The following is an excerpt from "Earn It!":
If you’ve been working hard for the first few years of your career, you want to be ready to talk about what value you bring to your job. You don’t want to miss that crucial moment. I missed the moment when I first came to "Morning Joe" — I signed a contract because I was just grateful to get it. I should have paused to consider the fact that I was helping to bring in great ratings numbers, and that it gave me real leverage.
Afterward I looked around at the guys who were not coming to work until they had contracts to their liking. They were cutting huge deals, and I had totally missed my opportunity to get my value in real time. But I’m not alone: I think women have a harder time owning what they’re really worth. Please learn from my mistakes: if you’re in business and starting to work alongside professionals who make a lot more money than you, or who have much higher titles but do the same work you do, be ready to seize your moment.
Use the Data
The simplest and most effective way to be paid what you’re worth is to make sure you know the going rate for the work you do. Arm yourself with data when it comes to your salary. Research average salaries in your field, and for your position. When you know what others make for the same work, it’s easier to ask for a raise — because you’re not asking for any favors, you’re just asking for the going rate.
Nowadays, there are more technological tools than ever to give you information on average salaries in your field. To start, you can look at the Occupational Outlook Handbook — an all-encompassing resource guide published by the U.S. Department of Labor’s Bureau of Labor Statistics, that breaks down average salary based on industries. O*NETOnLine allows you to explore salaries based on geographic location or ZIP Code.
Other resources include the NACE Salary Calculator and the Glassdoor Salary Database on Glassdoor.com. Other websites like Vault.com, Payscale.com, and Salary.com are also useful tools. There are even phone apps that help uncover what people around you earn, like Dice Careers from Dice.com and WageSpot, which help map salaries in your area, estimate your salary worth based on skill and location, and even identify how you might increase your earning potential.
Also — talk to people. Talk to people in your industry, both men and women, about what they think the range of salaries is for people in your field, and in your position. Salaries can vary significantly, and the more you know, the better prepared you are.
Negotiating your compensation is so important — especially at the beginning of your career. Raises are typically a percentage improvement over your existing salary.

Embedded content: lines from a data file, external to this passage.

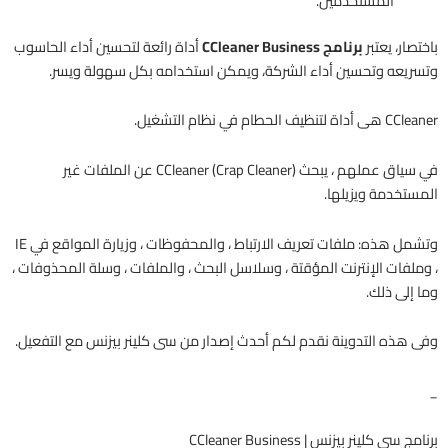
المستخدمين.
باختصار، يعتبر
برنامج CCleaner Business
أداة رائعة لتحسين أداء الحاسوب
وتسريعه وتحسين أداء الشركة، ويمكن استخدامه بكل سهولة ويسر.
CCleaner هى أداة لتنظيف الحطام في نظام التشغيل.
في سياق عملهم ، يبحث CCleaner (Crap Cleaner) عن الملفات غير
المستخدمة ويزيلها.
وتشمل هذه: ملفات تعريف الارتباط ، والمحفوظات ، وزيارة المواقع في IE
، وملفات الإنترنت المؤقتة ، وسلاسل البحث ، والملفات ، وسلة المحذوفات ،
وما إلى ذلك.
وفى هذه التدوينة نقدم لكم أحدث إصدار من سى كلينر بيزنس مع التفعيل.
_
برنامج سى كلينر بيزنس | CCleaner Business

If your existing salary is under market, what does that mean? It means you’re always going to be underpaid unless you push. When you’re gearing up for that first salary negotiation, executive coach Liz Bentley says to always go in asking for a number that’s higher than what you expect to get, especially because young women are often paid below market value. And if you know you’re paid below market rate, she says, you should ask for a salary marketplace adjustment.
We have to get out of our comfort zone when it comes to asking for money. Feeling the burn and pressure when you’re advocating for yourself is important. The more you do, you’ll start getting used to it, and the better you’ll be at it!